We start with a look at Chryst's three classes. Here is his recruiting map for the 2012 Class - his first one. Note that the size of the Pitt logo is indicative of the star a recruit got. A two-star player equals a very small logo while a five-star recruit is denoted by the largest one. You also obviously can't make everything out because of the overlap, but those are the breaks.
And 2013 ...
And lastly, the most recent one of 2014:
Add it up, and here is Chryst's recruiting map for all three of his classes:
We see the usual amount of western Pennsylvania action, which isn't surprising. But the one thing we also see is a pretty wide branching out. Chryst is still remaining in his part of the country, but there's a lot of reaching out to places like New York, New Jersey, Maryland, Michigan, Wisconsin, and Ohio.

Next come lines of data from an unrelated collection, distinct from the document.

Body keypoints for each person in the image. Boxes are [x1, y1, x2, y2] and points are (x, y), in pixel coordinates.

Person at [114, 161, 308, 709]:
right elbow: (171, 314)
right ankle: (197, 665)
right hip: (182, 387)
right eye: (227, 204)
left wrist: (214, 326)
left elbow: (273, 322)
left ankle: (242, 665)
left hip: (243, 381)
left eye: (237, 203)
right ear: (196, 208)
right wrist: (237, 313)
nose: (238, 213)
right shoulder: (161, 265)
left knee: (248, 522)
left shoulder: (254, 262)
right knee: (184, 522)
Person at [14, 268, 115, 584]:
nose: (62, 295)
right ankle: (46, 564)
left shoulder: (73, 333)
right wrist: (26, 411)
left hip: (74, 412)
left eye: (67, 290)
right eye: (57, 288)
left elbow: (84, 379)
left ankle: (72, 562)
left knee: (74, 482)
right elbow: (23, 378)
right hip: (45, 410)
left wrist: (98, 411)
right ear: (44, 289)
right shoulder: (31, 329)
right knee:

He's even grabbed kids in places like Virginia, Illinois, Tennessee, Washington, Florida, Delaware, and Connecticut, on occasion.
So with that in mind, here was the Stache's map for his final three classes at Pitt (2008 - 2010):
Wannstedt's entire focus was always putting a fence around western Pennsylvania and keeping the likes of Penn State, West Virginia, and Ohio State out. Sometimes that happened and sometimes it didn't, but his general strategy was pretty clear. The map is heavily saturated in western and eastern Pennsylvania, and while he went into places like Ohio, New Jersey and Maryland, that was really it. Even the Florida pipeline he had earlier in his Pitt career had dried up by that point as the focus went more east. There were the occasional grabs in other states, but Chryst has had that, too.
Another thing to consider is that 2012 for Chryst was kind of a crapshoot. He had little time to work after just being hired and as a result, the majority of that class was from Pennsylvania and Ohio. There's a good chance that once the 2015 class is done that the map will be even more diverse if we replace that initial season.
The thing to watch is if Chryst continues to dig back into his old stomping grounds for kids or if that eventually dries up and he looks closer at eastern PA and takes more kids from the Mid-Atlantic region. With his long history in Wisconsin and established relationships with the high school coaches there, my guess is that pipeline remains open for quite a while if he wants it.
Most people don't really care all that much where these kids come from. The focus is on just finding the right ones, as it should be. But in case you needed a visual as a reminder that the approaches of Wannstedt and Chryst are vastly different, here it is.